### [Action item]
Among the entries below, one line contains "- [[https://orgmode.org/worg/org-blog-wiki.html][Blogs and" and another contains "- [[https://orgmode.org/worg/org-web.html][webpages made". Transcribe those two lines and every line between them, exactly.

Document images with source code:
★ ★ ★

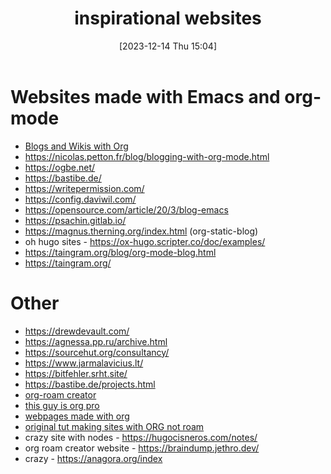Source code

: #+title:      inspirational websites
#+date:       [2023-12-14 Thu 15:04]
#+filetags:   :emacs:websites:
#+identifier: 20231214T150411
#+STARTUP:    overview

* Websites made with Emacs and org-mode
- [[https://orgmode.org/worg/org-blog-wiki.html][Blogs and Wikis with Org]]
- https://nicolas.petton.fr/blog/blogging-with-org-mode.html
- https://ogbe.net/
- https://bastibe.de/
- https://writepermission.com/
- https://config.daviwil.com/
- https://opensource.com/article/20/3/blog-emacs
- https://psachin.gitlab.io/
- https://magnus.therning.org/index.html (org-static-blog)
- oh hugo sites - https://ox-hugo.scripter.co/doc/examples/
- https://taingram.org/blog/org-mode-blog.html
- https://taingram.org/

* Other
- https://drewdevault.com/
- https://agnessa.pp.ru/archive.html
- https://sourcehut.org/consultancy/
- https://www.jarmalavicius.lt/
- https://bitfehler.srht.site/
- https://bastibe.de/projects.html
- [[https://braindump.jethro.dev/][org-roam creator]]
- [[https://thibaultmarin.github.io/blog/posts/2016-11-13-Personal_website_in_org.html#orgb5773b9][this guy is org pro]]
- [[https://orgmode.org/worg/org-web.html][webpages made with org]]
- [[https://orgmode.org/worg/org-tutorials/org-publish-html-tutorial.html][original tut making sites with ORG not roam]]
- crazy site with nodes - https://hugocisneros.com/notes/
- org roam creator website - https://braindump.jethro.dev/
- crazy - https://anagora.org/index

★ ★ ★

### [Output of the exercise]
- [[https://orgmode.org/worg/org-blog-wiki.html][Blogs and Wikis with Org]]
- https://nicolas.petton.fr/blog/blogging-with-org-mode.html
- https://ogbe.net/
- https://bastibe.de/
- https://writepermission.com/
- https://config.daviwil.com/
- https://opensource.com/article/20/3/blog-emacs
- https://psachin.gitlab.io/
- https://magnus.therning.org/index.html (org-static-blog)
- oh hugo sites - https://ox-hugo.scripter.co/doc/examples/
- https://taingram.org/blog/org-mode-blog.html
- https://taingram.org/

* Other
- https://drewdevault.com/
- https://agnessa.pp.ru/archive.html
- https://sourcehut.org/consultancy/
- https://www.jarmalavicius.lt/
- https://bitfehler.srht.site/
- https://bastibe.de/projects.html
- [[https://braindump.jethro.dev/][org-roam creator]]
- [[https://thibaultmarin.github.io/blog/posts/2016-11-13-Personal_website_in_org.html#orgb5773b9][this guy is org pro]]
- [[https://orgmode.org/worg/org-web.html][webpages made with org]]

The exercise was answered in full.